# Anforderung 1
Tausche in der Auflistung unten „orange cross“ gegen „purple cross“ aus, beginnend mit der Zeile, die „green rectangle: moved 1 px left, 3 px up“ enthält, und endend mit der Zeile, die „gray rectangle: moved 19 px left, 1 px down“ enthält; alles andere bleibt unverändert. Gib nur diese Zeilen wieder und lass die Bildzeilen weg.

# Quellenauszug
┌──
"Gott und den Menschen nahe" – Frischer Wind in den Pastoralen Diensten
Ein Jahr nachdem die Abteilung Pastorale Dienste durch Diözesanbischof Zsifkovics ins Leben gerufen wurden, schuf Abteilungsleiter Richard Geier gemeinsam mit seinem Team vier Leitprojekte – Ziel: Förderung neuer Formen der Zusammenarbeit und Eröffnung neuer Begegnungsmöglichkeiten
Eisenstadt – Vor etwas mehr als einem Jahr wurden die Pastoralen Dienste durch den Zusammenschluss von Pastoralamt und der Katholischen Aktion geschaffen und Richard Geier zum Leiter der Abteilung bestimmt. Aufgrund dieser Veränderung und einer selbstkritischen Betrachtungsweise entstand die Idee, anhand von Leitprojekten die Arbeit stärker zu vernetzen und die Zusammenarbeit der Referate, Bereiche, SachbearbeiterInnen zu unterstützen. "Wir wollten wissen: Wo liegen denn eigentlich unsere Schwierigkeiten in der Pastoral?", so Richard Geier. "Was ist das Wesentliche? Was erwarten die Menschen von uns? Wie können wir besser auf die Erwartungen der Menschen reagieren? Das waren Fragen, die sich uns stellten", erinnerte sich der Leiter der Pastoralen Dienste.
Auf der Suche nach Antworten erarbeitete er mit seinem Team vier Leitprojekte mit unterschiedlichen essentiellen Schwerpunkten, die unter dem Motto "Gott und den Menschen nahe" vorgestellt wurden: "Dem Evangelium ein Gesicht geben", "Den göttlichen Schatz im Acker des Lebens finden", "Die Menschenfreundlichkeit Gottes in der Kirche leben" und "Solidarisch mit der Welt handeln". Die Samen sind gesät.
└──
# Die Eingabe
┌──
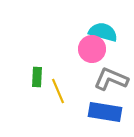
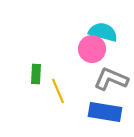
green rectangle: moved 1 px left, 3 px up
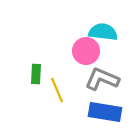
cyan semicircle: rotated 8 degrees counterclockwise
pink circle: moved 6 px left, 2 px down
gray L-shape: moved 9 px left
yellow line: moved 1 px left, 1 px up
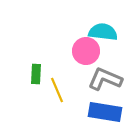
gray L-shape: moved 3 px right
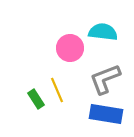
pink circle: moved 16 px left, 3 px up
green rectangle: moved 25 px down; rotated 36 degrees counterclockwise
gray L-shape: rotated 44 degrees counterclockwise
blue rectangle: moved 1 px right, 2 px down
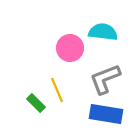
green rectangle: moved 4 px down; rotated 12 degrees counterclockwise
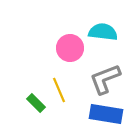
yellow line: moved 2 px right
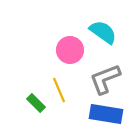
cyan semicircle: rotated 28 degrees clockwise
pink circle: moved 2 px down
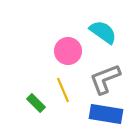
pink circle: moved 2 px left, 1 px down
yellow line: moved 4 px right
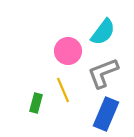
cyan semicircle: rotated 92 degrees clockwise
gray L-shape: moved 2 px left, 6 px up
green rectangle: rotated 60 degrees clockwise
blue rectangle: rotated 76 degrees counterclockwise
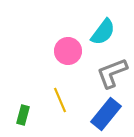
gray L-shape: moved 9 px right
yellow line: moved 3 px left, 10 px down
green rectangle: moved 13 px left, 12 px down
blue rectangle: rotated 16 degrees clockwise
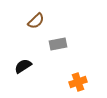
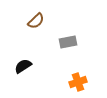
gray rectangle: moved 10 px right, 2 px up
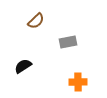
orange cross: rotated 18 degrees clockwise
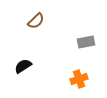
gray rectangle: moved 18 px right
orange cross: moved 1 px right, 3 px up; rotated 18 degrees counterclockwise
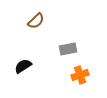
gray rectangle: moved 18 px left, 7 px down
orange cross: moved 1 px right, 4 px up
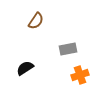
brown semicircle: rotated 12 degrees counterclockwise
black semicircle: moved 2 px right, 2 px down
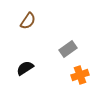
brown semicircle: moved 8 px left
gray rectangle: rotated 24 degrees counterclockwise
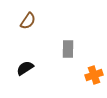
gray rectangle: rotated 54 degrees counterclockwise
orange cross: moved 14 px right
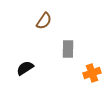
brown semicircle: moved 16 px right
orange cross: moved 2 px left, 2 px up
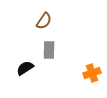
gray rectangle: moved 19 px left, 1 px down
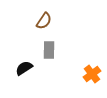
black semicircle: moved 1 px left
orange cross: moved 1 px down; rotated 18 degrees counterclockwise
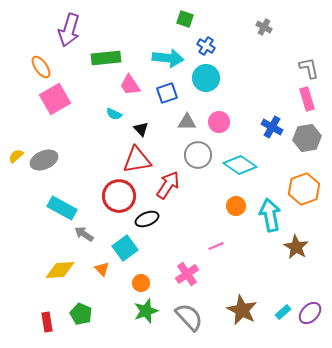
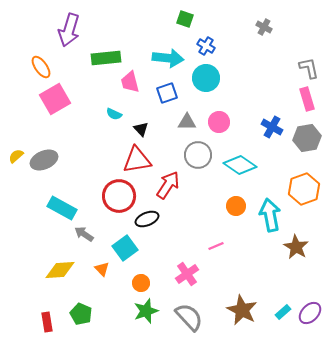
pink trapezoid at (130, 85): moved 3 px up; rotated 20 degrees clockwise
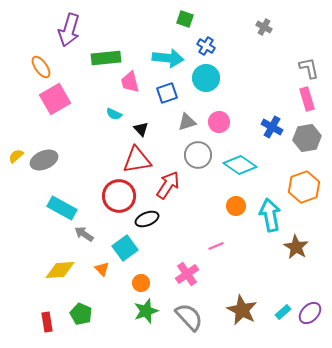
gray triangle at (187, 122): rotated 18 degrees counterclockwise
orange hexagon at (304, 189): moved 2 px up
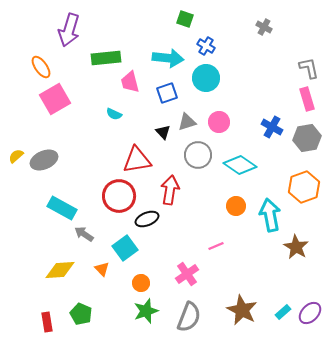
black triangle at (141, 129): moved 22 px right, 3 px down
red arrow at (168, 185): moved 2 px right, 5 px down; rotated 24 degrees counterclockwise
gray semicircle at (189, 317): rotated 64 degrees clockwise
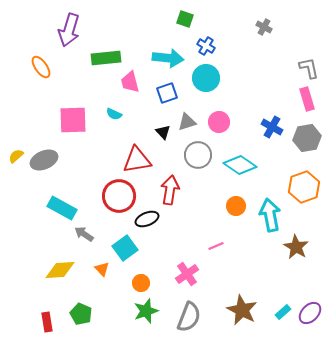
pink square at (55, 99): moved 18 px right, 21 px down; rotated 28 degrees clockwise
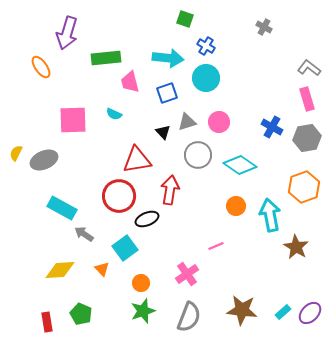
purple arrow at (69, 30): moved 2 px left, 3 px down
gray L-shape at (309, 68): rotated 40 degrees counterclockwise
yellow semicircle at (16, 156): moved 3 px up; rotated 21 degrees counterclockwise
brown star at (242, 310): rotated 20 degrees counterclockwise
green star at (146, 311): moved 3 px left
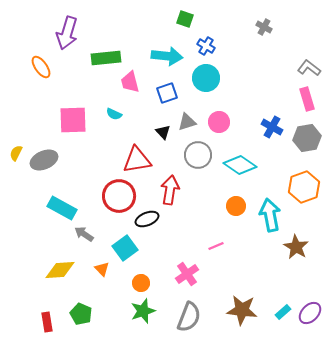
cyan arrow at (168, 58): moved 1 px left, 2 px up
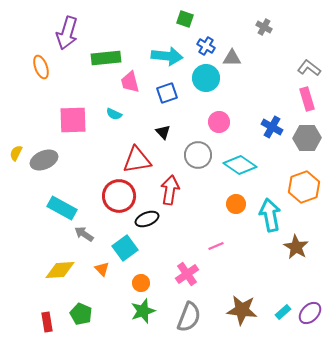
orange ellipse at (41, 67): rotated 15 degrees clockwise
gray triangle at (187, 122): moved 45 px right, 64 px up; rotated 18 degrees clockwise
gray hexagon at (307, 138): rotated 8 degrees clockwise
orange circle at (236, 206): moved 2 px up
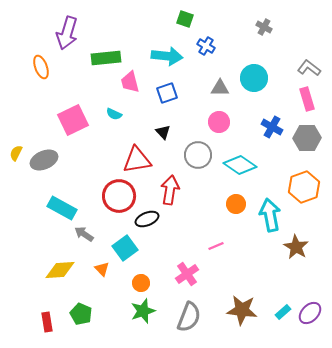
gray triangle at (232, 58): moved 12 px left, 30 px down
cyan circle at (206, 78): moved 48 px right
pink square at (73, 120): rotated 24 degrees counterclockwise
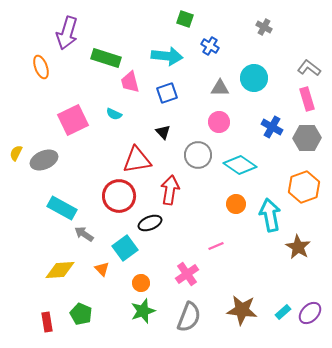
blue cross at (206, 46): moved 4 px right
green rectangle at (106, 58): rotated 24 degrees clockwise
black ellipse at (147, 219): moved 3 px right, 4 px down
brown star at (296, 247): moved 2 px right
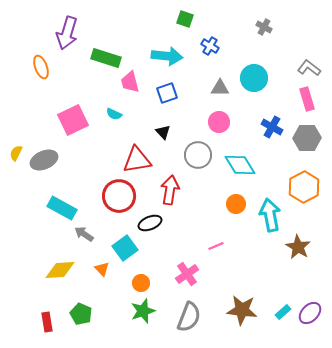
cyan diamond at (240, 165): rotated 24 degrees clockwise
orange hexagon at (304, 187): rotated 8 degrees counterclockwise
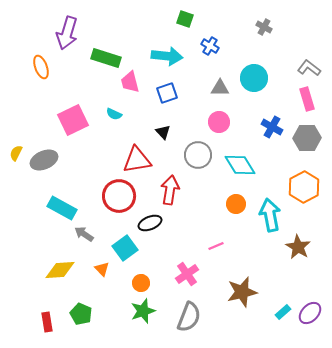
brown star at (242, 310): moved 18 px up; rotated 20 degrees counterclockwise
└──
┌──
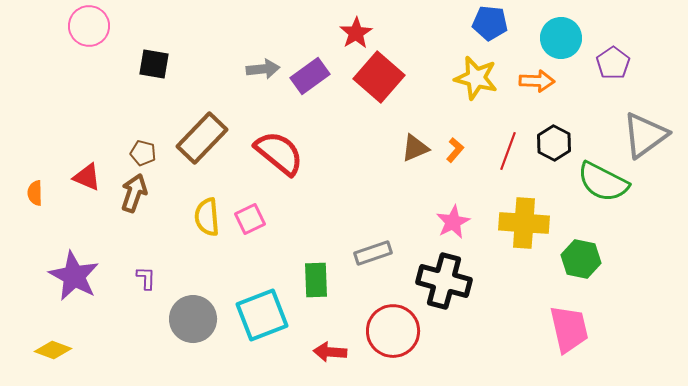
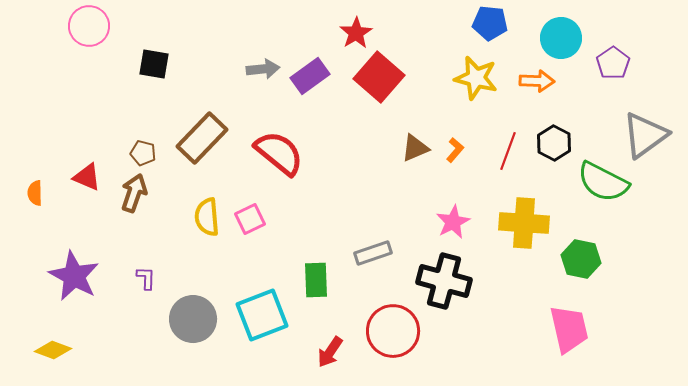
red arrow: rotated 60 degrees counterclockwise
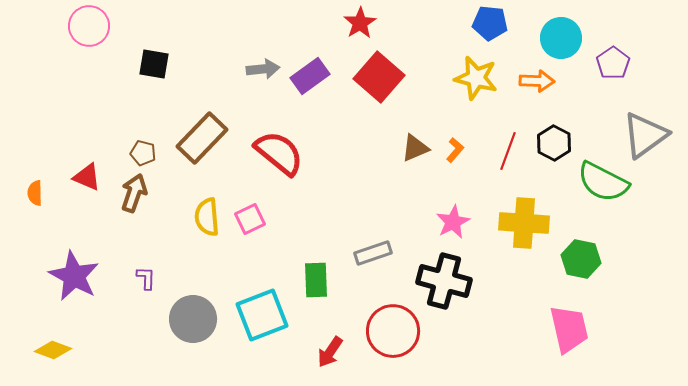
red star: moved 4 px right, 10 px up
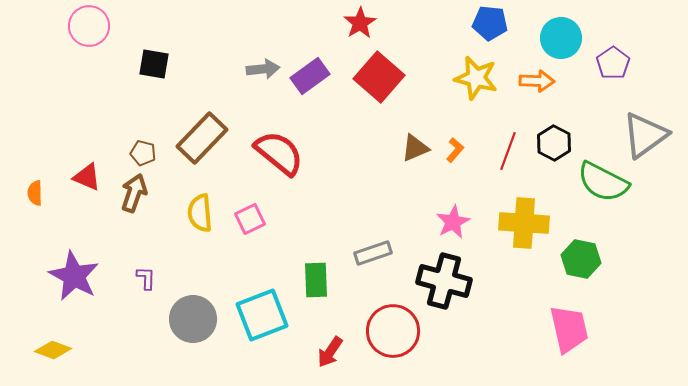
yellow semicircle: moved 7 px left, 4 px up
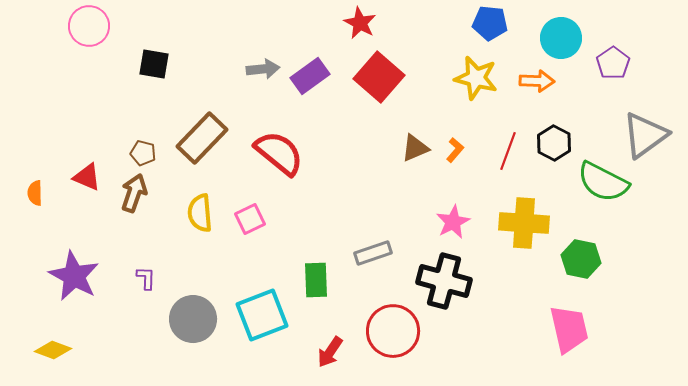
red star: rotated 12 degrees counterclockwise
└──
# Anforderung 2
Nimm den Bericht über die Pastoralen Dienste oben wieder auf und schreibe ihn weiter.

# Erwartete Antwort 1
green rectangle: moved 1 px left, 3 px up
cyan semicircle: rotated 8 degrees counterclockwise
pink circle: moved 6 px left, 2 px down
gray L-shape: moved 9 px left
yellow line: moved 1 px left, 1 px up
gray L-shape: moved 3 px right
pink circle: moved 16 px left, 3 px up
green rectangle: moved 25 px down; rotated 36 degrees counterclockwise
gray L-shape: rotated 44 degrees counterclockwise
blue rectangle: moved 1 px right, 2 px down
green rectangle: moved 4 px down; rotated 12 degrees counterclockwise
yellow line: moved 2 px right
cyan semicircle: rotated 28 degrees clockwise
pink circle: moved 2 px down
pink circle: moved 2 px left, 1 px down
yellow line: moved 4 px right
cyan semicircle: rotated 92 degrees clockwise
gray L-shape: moved 2 px left, 6 px up
green rectangle: rotated 60 degrees clockwise
blue rectangle: rotated 76 degrees counterclockwise
gray L-shape: moved 9 px right
yellow line: moved 3 px left, 10 px down
green rectangle: moved 13 px left, 12 px down
blue rectangle: rotated 16 degrees clockwise
gray rectangle: moved 10 px right, 2 px up
purple cross: rotated 18 degrees clockwise
gray rectangle: moved 18 px right
purple cross: moved 1 px right, 3 px up; rotated 18 degrees counterclockwise
gray rectangle: moved 18 px left, 7 px down
purple cross: moved 1 px right, 4 px up
brown semicircle: rotated 12 degrees counterclockwise
black semicircle: moved 2 px right, 2 px down
brown semicircle: moved 8 px left
gray rectangle: rotated 24 degrees counterclockwise
gray rectangle: rotated 54 degrees counterclockwise
purple cross: moved 14 px right
brown semicircle: moved 16 px right
purple cross: moved 2 px left, 2 px up
gray rectangle: moved 19 px left, 1 px down

# Erwartete Antwort 2
Gottes Wort mit dem Leben der Menschen verbinden
"Das erste Leitprojekt 'Dem Evangelium ein Gesicht geben' trägt dem Rechnung, dass die Menschen uns eigentlich nicht mehr verstehen. Wer heute in den Gottesdienst kommt, taucht in eine ganz fremde Welt ein. Diejenigen, die uns nicht verstehen, bleiben aber weg", so nüchtern betrachtet Richard Geier die Realität und die Herausforderung durch "Sprachbarrieren". Eigentlich bezögen sich alle vier Leitprojekte, auf die Frage "Wie kann ich die Menschen ansprechen, die ich aktuell nicht ansprechen kann", unterstreicht der Leiter der Pastoralen Dienste die Bedeutung einer erneuerten, adäquaten Kommunikation und Glaubensvermittlung.
Dies gälte auch für die Bibel, den Grundlagentext des christlichen Glaubens. "Im Grunde braucht man dafür eine Übersetzung, die theologisch verantwortet ist, aber die natürlich auch existentiell anspricht, sodass man Verbindungen schaffen kann zwischen seinem Leben und dem, was in der Heiligen Schrift erzählt wird. Das heißt, dass das Leben der Menschen, ihre Sorgen, Nöte, die Hoffnungen und Freuden in dieser Sprache vorkommen", so Geier weiter. Wichtig wäre, sich vor Augen zu halten, dass es im Gottesdienst, in der die Hl. Schrift vorgelesen wird, nicht nur um die Formulierung des Glaubens ginge, es müsse auch die Feier des Lebens mehr Platz haben. Die Lebenswelt(en) der Menschen in die Sprache der Kirche und somit in die Kirche hereinzubringen, bedeute aber vor allem Begegnung zu suchen. "Tatsache ist, wir brauchen neue Begegnungsmöglichkeiten mit den Menschen. Wir müssen auf sie zugehen, nicht immer nur warten, dass sie zu uns kommen, sondern raus aus unseren Kirchen und mit den Menschen Anknüpfungspunkte finden", betont Geier. Weg von einer exklusiven Sprache, hin zu einer inklusiven Pastoral.
"Ich brauch bloß die Augen aufzumachen und kann sagen: Gott ist bei mir"
Das zweite Leitprojekt der Pastoralen Dienste "Den göttlichen Schatz im Acker des Lebens finden" hinterfragt das Gottesbild und thematisiert Spiritualität. Warum das von zentraler Bedeutung ist, erläutert Geier aus drei Gesichtspunkten: der generellen Vorstellung, seiner persönlichen Erfahrung und einer theologischen Auseinandersetzung.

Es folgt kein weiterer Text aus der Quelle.